- EXERCISE DESCRIPTION -
Please copy out every one of the following items word for word, without changing any line.
DATASET CONTENT START
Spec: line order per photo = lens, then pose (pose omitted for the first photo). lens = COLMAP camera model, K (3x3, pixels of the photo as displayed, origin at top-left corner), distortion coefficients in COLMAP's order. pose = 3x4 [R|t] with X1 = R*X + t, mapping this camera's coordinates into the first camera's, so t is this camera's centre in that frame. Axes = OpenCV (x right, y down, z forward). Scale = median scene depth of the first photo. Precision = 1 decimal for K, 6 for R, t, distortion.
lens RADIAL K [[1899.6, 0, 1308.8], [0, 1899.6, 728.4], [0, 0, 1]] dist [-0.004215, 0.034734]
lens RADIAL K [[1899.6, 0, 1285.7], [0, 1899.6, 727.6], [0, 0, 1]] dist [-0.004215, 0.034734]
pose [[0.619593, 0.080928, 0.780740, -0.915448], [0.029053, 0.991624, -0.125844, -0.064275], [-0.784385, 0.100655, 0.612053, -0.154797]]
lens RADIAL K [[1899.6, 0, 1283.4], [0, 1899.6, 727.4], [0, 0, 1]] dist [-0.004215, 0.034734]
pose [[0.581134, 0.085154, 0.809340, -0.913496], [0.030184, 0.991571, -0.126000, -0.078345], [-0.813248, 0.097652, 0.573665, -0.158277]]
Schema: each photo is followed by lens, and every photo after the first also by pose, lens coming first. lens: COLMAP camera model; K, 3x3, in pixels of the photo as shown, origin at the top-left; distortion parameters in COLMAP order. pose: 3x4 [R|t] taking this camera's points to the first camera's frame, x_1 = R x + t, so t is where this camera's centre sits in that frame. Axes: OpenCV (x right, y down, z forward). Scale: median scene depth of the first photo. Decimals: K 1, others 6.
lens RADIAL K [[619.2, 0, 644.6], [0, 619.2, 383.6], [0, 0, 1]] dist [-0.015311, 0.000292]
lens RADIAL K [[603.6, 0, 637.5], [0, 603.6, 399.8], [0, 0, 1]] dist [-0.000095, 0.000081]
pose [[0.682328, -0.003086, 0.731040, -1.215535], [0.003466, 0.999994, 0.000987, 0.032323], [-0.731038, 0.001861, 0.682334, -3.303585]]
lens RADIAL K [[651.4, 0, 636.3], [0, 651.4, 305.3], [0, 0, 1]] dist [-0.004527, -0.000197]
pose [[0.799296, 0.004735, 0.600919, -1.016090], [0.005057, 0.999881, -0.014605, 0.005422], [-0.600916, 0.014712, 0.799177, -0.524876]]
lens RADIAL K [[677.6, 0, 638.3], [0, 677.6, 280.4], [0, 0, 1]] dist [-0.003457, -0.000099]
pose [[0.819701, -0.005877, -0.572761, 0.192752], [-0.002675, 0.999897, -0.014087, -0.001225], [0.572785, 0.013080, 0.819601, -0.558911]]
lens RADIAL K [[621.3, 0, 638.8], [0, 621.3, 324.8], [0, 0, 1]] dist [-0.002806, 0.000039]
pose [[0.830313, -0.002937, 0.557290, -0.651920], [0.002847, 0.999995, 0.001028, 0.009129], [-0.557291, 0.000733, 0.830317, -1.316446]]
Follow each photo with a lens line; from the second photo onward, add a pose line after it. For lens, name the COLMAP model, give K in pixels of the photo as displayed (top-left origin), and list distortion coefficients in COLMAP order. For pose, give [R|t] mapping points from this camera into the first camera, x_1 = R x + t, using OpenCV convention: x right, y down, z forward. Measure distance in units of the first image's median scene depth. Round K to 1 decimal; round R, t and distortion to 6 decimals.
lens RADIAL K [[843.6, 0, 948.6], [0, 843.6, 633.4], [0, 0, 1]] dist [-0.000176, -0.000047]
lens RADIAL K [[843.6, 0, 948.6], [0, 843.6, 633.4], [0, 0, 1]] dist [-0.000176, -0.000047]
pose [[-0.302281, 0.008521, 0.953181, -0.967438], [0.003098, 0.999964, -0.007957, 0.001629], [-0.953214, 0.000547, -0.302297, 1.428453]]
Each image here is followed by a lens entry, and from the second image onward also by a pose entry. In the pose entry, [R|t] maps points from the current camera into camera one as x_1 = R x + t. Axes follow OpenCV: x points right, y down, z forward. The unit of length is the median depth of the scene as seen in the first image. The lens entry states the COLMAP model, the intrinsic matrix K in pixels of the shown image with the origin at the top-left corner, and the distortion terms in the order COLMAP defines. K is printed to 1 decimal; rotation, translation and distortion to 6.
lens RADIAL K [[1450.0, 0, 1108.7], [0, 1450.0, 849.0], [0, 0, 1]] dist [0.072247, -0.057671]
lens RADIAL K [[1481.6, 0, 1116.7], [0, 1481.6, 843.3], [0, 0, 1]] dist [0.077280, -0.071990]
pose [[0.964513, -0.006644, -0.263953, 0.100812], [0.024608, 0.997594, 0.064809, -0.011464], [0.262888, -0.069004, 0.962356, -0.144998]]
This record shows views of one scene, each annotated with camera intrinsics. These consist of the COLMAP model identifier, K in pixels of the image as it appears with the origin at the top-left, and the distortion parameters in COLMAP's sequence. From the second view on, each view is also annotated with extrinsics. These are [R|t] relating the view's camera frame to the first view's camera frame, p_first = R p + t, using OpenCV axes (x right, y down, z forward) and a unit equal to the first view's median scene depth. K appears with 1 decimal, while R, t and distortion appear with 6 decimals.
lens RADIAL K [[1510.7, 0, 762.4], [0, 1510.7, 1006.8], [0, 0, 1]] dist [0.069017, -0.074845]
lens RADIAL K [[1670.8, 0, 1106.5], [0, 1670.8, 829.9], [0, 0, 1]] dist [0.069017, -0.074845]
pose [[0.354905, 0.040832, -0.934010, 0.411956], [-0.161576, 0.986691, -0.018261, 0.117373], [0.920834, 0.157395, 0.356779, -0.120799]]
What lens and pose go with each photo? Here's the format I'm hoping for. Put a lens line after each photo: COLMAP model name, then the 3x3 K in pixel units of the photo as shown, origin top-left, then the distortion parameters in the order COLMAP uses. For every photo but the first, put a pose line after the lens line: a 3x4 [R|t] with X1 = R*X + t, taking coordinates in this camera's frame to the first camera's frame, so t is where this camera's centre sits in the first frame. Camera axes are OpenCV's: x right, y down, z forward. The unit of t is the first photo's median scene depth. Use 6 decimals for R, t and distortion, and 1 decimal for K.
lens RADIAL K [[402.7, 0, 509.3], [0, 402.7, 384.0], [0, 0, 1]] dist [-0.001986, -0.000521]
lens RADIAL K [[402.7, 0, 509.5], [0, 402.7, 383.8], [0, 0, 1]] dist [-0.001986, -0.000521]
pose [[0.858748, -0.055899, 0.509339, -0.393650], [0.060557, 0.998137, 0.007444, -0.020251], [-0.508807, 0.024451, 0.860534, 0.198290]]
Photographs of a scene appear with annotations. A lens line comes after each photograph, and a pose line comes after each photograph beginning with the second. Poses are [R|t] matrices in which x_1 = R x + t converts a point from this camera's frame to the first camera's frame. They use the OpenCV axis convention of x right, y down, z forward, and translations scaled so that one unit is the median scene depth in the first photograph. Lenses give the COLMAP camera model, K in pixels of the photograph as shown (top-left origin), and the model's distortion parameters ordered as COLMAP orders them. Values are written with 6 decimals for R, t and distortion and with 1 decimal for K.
DATASET CONTENT END
- ANSWER FOR THE TASK -
Spec: line order per photo = lens, then pose (pose omitted for the first photo). lens = COLMAP camera model, K (3x3, pixels of the photo as displayed, origin at top-left corner), distortion coefficients in COLMAP's order. pose = 3x4 [R|t] with X1 = R*X + t, mapping this camera's coordinates into the first camera's, so t is this camera's centre in that frame. Axes = OpenCV (x right, y down, z forward). Scale = median scene depth of the first photo. Precision = 1 decimal for K, 6 for R, t, distortion.
lens RADIAL K [[1899.6, 0, 1308.8], [0, 1899.6, 728.4], [0, 0, 1]] dist [-0.004215, 0.034734]
lens RADIAL K [[1899.6, 0, 1285.7], [0, 1899.6, 727.6], [0, 0, 1]] dist [-0.004215, 0.034734]
pose [[0.619593, 0.080928, 0.780740, -0.915448], [0.029053, 0.991624, -0.125844, -0.064275], [-0.784385, 0.100655, 0.612053, -0.154797]]
lens RADIAL K [[1899.6, 0, 1283.4], [0, 1899.6, 727.4], [0, 0, 1]] dist [-0.004215, 0.034734]
pose [[0.581134, 0.085154, 0.809340, -0.913496], [0.030184, 0.991571, -0.126000, -0.078345], [-0.813248, 0.097652, 0.573665, -0.158277]]
Schema: each photo is followed by lens, and every photo after the first also by pose, lens coming first. lens: COLMAP camera model; K, 3x3, in pixels of the photo as shown, origin at the top-left; distortion parameters in COLMAP order. pose: 3x4 [R|t] taking this camera's points to the first camera's frame, x_1 = R x + t, so t is where this camera's centre sits in that frame. Axes: OpenCV (x right, y down, z forward). Scale: median scene depth of the first photo. Decimals: K 1, others 6.
lens RADIAL K [[619.2, 0, 644.6], [0, 619.2, 383.6], [0, 0, 1]] dist [-0.015311, 0.000292]
lens RADIAL K [[603.6, 0, 637.5], [0, 603.6, 399.8], [0, 0, 1]] dist [-0.000095, 0.000081]
pose [[0.682328, -0.003086, 0.731040, -1.215535], [0.003466, 0.999994, 0.000987, 0.032323], [-0.731038, 0.001861, 0.682334, -3.303585]]
lens RADIAL K [[651.4, 0, 636.3], [0, 651.4, 305.3], [0, 0, 1]] dist [-0.004527, -0.000197]
pose [[0.799296, 0.004735, 0.600919, -1.016090], [0.005057, 0.999881, -0.014605, 0.005422], [-0.600916, 0.014712, 0.799177, -0.524876]]
lens RADIAL K [[677.6, 0, 638.3], [0, 677.6, 280.4], [0, 0, 1]] dist [-0.003457, -0.000099]
pose [[0.819701, -0.005877, -0.572761, 0.192752], [-0.002675, 0.999897, -0.014087, -0.001225], [0.572785, 0.013080, 0.819601, -0.558911]]
lens RADIAL K [[621.3, 0, 638.8], [0, 621.3, 324.8], [0, 0, 1]] dist [-0.002806, 0.000039]
pose [[0.830313, -0.002937, 0.557290, -0.651920], [0.002847, 0.999995, 0.001028, 0.009129], [-0.557291, 0.000733, 0.830317, -1.316446]]
Follow each photo with a lens line; from the second photo onward, add a pose line after it. For lens, name the COLMAP model, give K in pixels of the photo as displayed (top-left origin), and list distortion coefficients in COLMAP order. For pose, give [R|t] mapping points from this camera into the first camera, x_1 = R x + t, using OpenCV convention: x right, y down, z forward. Measure distance in units of the first image's median scene depth. Round K to 1 decimal; round R, t and distortion to 6 decimals.
lens RADIAL K [[843.6, 0, 948.6], [0, 843.6, 633.4], [0, 0, 1]] dist [-0.000176, -0.000047]
lens RADIAL K [[843.6, 0, 948.6], [0, 843.6, 633.4], [0, 0, 1]] dist [-0.000176, -0.000047]
pose [[-0.302281, 0.008521, 0.953181, -0.967438], [0.003098, 0.999964, -0.007957, 0.001629], [-0.953214, 0.000547, -0.302297, 1.428453]]
Each image here is followed by a lens entry, and from the second image onward also by a pose entry. In the pose entry, [R|t] maps points from the current camera into camera one as x_1 = R x + t. Axes follow OpenCV: x points right, y down, z forward. The unit of length is the median depth of the scene as seen in the first image. The lens entry states the COLMAP model, the intrinsic matrix K in pixels of the shown image with the origin at the top-left corner, and the distortion terms in the order COLMAP defines. K is printed to 1 decimal; rotation, translation and distortion to 6.
lens RADIAL K [[1450.0, 0, 1108.7], [0, 1450.0, 849.0], [0, 0, 1]] dist [0.072247, -0.057671]
lens RADIAL K [[1481.6, 0, 1116.7], [0, 1481.6, 843.3], [0, 0, 1]] dist [0.077280, -0.071990]
pose [[0.964513, -0.006644, -0.263953, 0.100812], [0.024608, 0.997594, 0.064809, -0.011464], [0.262888, -0.069004, 0.962356, -0.144998]]
This record shows views of one scene, each annotated with camera intrinsics. These consist of the COLMAP model identifier, K in pixels of the image as it appears with the origin at the top-left, and the distortion parameters in COLMAP's sequence. From the second view on, each view is also annotated with extrinsics. These are [R|t] relating the view's camera frame to the first view's camera frame, p_first = R p + t, using OpenCV axes (x right, y down, z forward) and a unit equal to the first view's median scene depth. K appears with 1 decimal, while R, t and distortion appear with 6 decimals.
lens RADIAL K [[1510.7, 0, 762.4], [0, 1510.7, 1006.8], [0, 0, 1]] dist [0.069017, -0.074845]
lens RADIAL K [[1670.8, 0, 1106.5], [0, 1670.8, 829.9], [0, 0, 1]] dist [0.069017, -0.074845]
pose [[0.354905, 0.040832, -0.934010, 0.411956], [-0.161576, 0.986691, -0.018261, 0.117373], [0.920834, 0.157395, 0.356779, -0.120799]]
What lens and pose go with each photo? Here's the format I'm hoping for. Put a lens line after each photo: COLMAP model name, then the 3x3 K in pixel units of the photo as shown, origin top-left, then the distortion parameters in the order COLMAP uses. For every photo but the first, put a pose line after the lens line: a 3x4 [R|t] with X1 = R*X + t, taking coordinates in this camera's frame to the first camera's frame, so t is where this camera's centre sits in the first frame. Camera axes are OpenCV's: x right, y down, z forward. The unit of t is the first photo's median scene depth. Use 6 decimals for R, t and distortion, and 1 decimal for K.
lens RADIAL K [[402.7, 0, 509.3], [0, 402.7, 384.0], [0, 0, 1]] dist [-0.001986, -0.000521]
lens RADIAL K [[402.7, 0, 509.5], [0, 402.7, 383.8], [0, 0, 1]] dist [-0.001986, -0.000521]
pose [[0.858748, -0.055899, 0.509339, -0.393650], [0.060557, 0.998137, 0.007444, -0.020251], [-0.508807, 0.024451, 0.860534, 0.198290]]
Photographs of a scene appear with annotations. A lens line comes after each photograph, and a pose line comes after each photograph beginning with the second. Poses are [R|t] matrices in which x_1 = R x + t converts a point from this camera's frame to the first camera's frame. They use the OpenCV axis convention of x right, y down, z forward, and translations scaled so that one unit is the median scene depth in the first photograph. Lenses give the COLMAP camera model, K in pixels of the photograph as shown (top-left origin), and the model's distortion parameters ordered as COLMAP orders them. Values are written with 6 decimals for R, t and distortion and with 1 decimal for K.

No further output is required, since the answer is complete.